* THE TASK: If a line in the entries below includes the string "coordinate", copy it out.

[SUPPLIED DATA Boundary: Start]

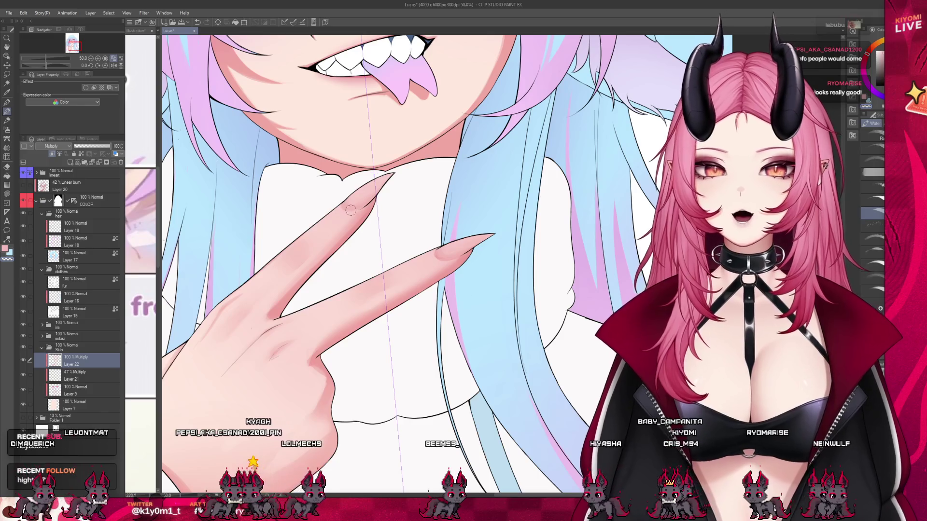
{"action": "left_click", "coordinate": [350, 210], "text": "ctrl+shift"}
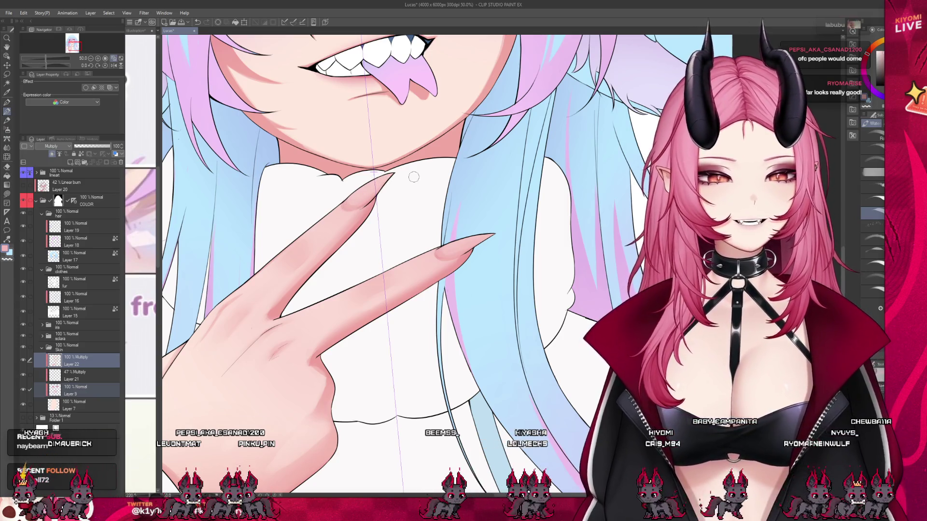
{"action": "scroll", "coordinate": [414, 176], "scroll_direction": "down", "scroll_amount": 5}
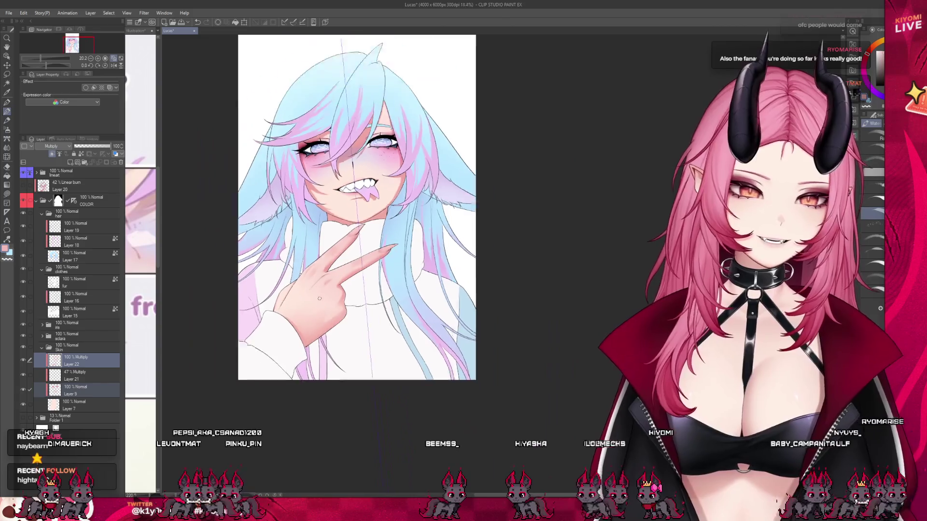
- Save the illustration file with Ctrl+S
{"action": "scroll", "coordinate": [343, 208], "scroll_direction": "up", "scroll_amount": 2}
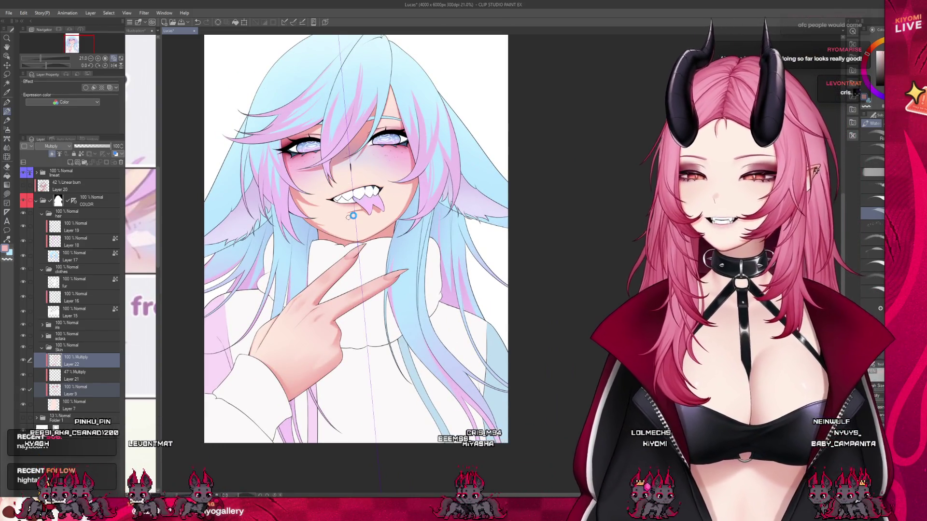
{"action": "key", "text": "ctrl+s"}
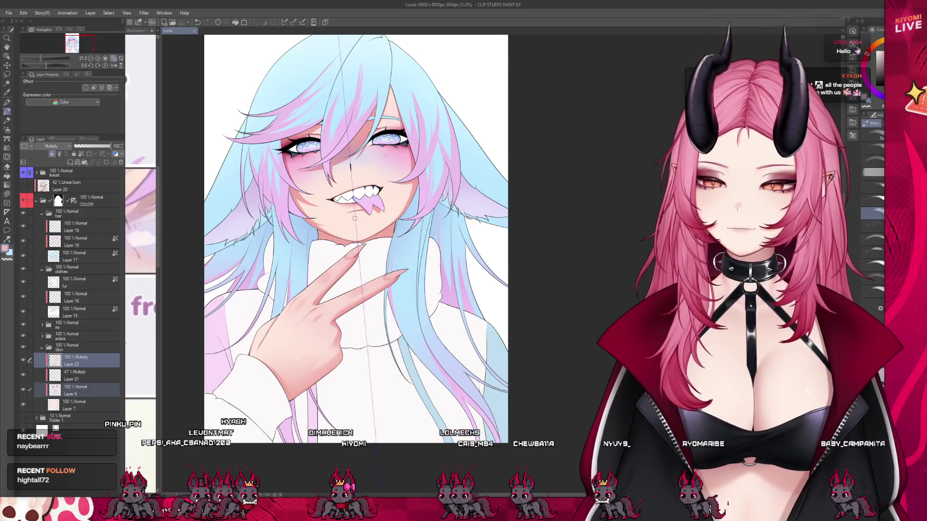
{"action": "scroll", "coordinate": [348, 218], "scroll_direction": "up", "scroll_amount": 1}
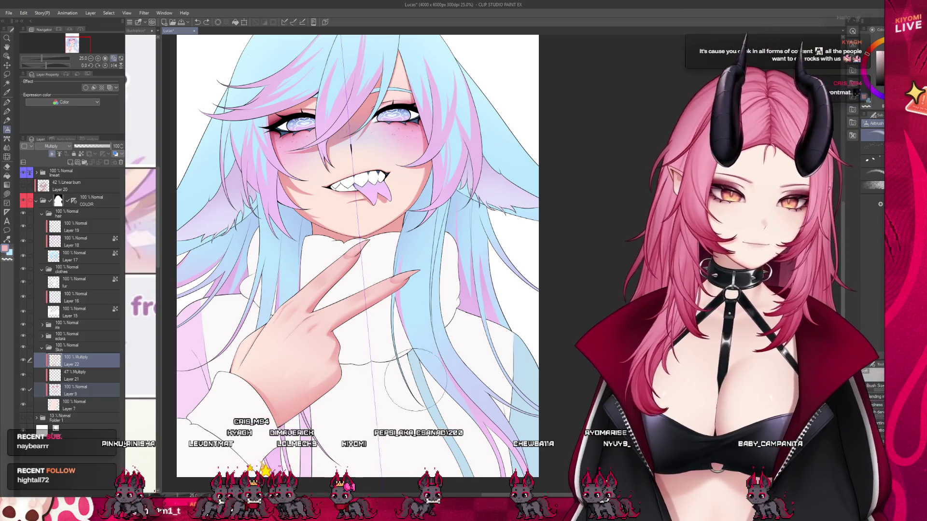
{"action": "scroll", "coordinate": [491, 310], "scroll_direction": "down", "scroll_amount": 2}
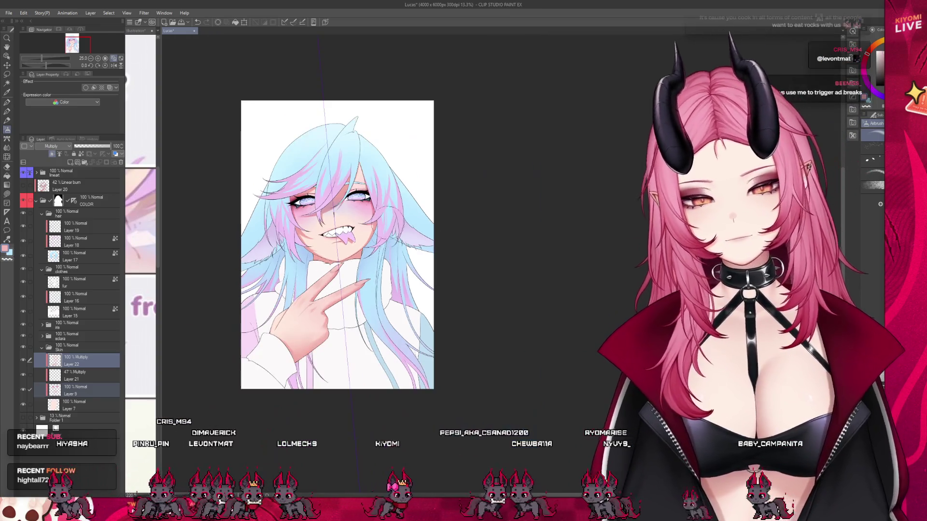
{"action": "scroll", "coordinate": [324, 233], "scroll_direction": "up", "scroll_amount": 2}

[SUPPLIED DATA Boundary: End]

* EXERCISE OUTPUT:
{"action": "left_click", "coordinate": [350, 210], "text": "ctrl+shift"}
{"action": "scroll", "coordinate": [414, 176], "scroll_direction": "down", "scroll_amount": 5}
{"action": "scroll", "coordinate": [343, 208], "scroll_direction": "up", "scroll_amount": 2}
{"action": "scroll", "coordinate": [348, 218], "scroll_direction": "up", "scroll_amount": 1}
{"action": "scroll", "coordinate": [491, 310], "scroll_direction": "down", "scroll_amount": 2}
{"action": "scroll", "coordinate": [324, 233], "scroll_direction": "up", "scroll_amount": 2}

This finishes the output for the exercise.